Souvenir de la nuit du 4
Victor Hugo évoque un évènement précis de la vie
politique : la répression
sanglante d'une révolte populaire suite au coup d'Etat
de Napoléon Bonaparte lIII
le 2 décembre 1851. Un grand nombre d'enfants ont été
fusillé sous ses ordres.
L'enfant avait reçu deux balles dans la tête.
Le logis était propre, humble, paisible, honnête ;
On voyait un rameau1 bénit sur un portrait.
Une vieille grand-mère était là qui pleurait.
Nous le déshabillions en silence. Sa bouche,
Pâle, s'ouvrait ; la mort noyait son œil farouche2 ;
Ses bras pendants semblaient demander des appuis.
Il avait dans sa poche une toupie3 en buis.
On pouvait mettre un doigt dans les trous de ses plaies.
Avez-vous vu saigner la mûre dans les haies ?
Son crâne était ouvert comme un bois qui se fend.
L'aïeule regarda déshabiller l'enfant,
Disant : "Comme il est blanc ! approchez donc la lampe !
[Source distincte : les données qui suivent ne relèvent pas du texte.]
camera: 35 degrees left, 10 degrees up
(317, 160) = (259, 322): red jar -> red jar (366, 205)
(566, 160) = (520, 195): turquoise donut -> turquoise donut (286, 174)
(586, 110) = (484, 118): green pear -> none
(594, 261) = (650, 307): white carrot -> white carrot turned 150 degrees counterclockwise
Dieu ! ses pauvres cheveux sont collés sur sa tempe !"
Et quand ce fut fini, le prit sur ses genoux.
La nuit était lugubre ; on entendait des coups
De fusil dans la rue où l'on en tuait d'autres.
- Il faut ensevelir l'enfant, dirent les nôtres.
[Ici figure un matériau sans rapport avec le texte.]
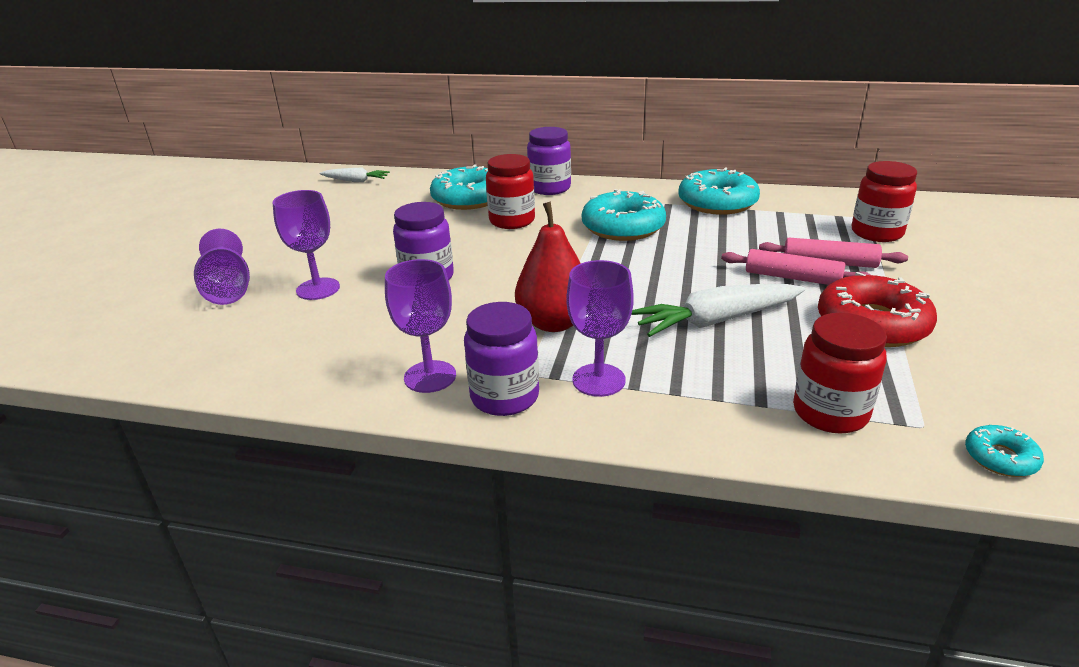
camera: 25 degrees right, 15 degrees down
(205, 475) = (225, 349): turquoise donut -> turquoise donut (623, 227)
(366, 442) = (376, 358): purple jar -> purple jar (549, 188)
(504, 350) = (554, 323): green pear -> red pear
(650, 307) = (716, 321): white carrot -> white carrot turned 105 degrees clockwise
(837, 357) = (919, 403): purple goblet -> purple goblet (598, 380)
Et l'on prit un drap blanc dans l'armoire en noyer.
L'aïeule cependant l'approchait du foyer,
Comme pour réchauffer ses membres déjà roides4.
Hélas ! ce que la mort touche de ses mains froides
Ne se réchauffe plus aux foyers d'ici-bas !
Victor Hugo, Les Châtiments, Livre II, 1853.
Rédige un paragraphe de commentaire pour montrer que le récit suscite
diverses émotions.
A la lecture de ce poème, le lecteur est animé par deux sentiments
distincts : la pitié et
la colère. Au début, il reçoit trop brutalement la
nouvelle de la mort d’un enfant par « deux balles ». Cela est
d’autant plus inacceptable
que le lieu où se trouve l’enfant évoque une atmosphère tranquille, en témoigne
l’énumération au vers 2. De plus, le
poète semble refuser de croire
à la mort de l’enfant, car le
portrait donne l’impression qu’il est vivant. On le voit dans les passages « sa
bouche… s’ouvrait », « son œil farouche », « ses bras…
semblaient demander des appuis », « réchauffer ses membres ». Le
jouet « une toupie » dans la « poche » de l’enfant rend la
scène encore plus triste. Par ailleurs, le caractère pathétique de la scène
est rendu par les exclamations de la vieille grand-mère ; « Comme il
est blanc ! », « Dieu ! », « Hélas ! ».
Enfin, la répétition de l’adjectif
« blanc » renforce cette idée d’innocence attachée à un enfant.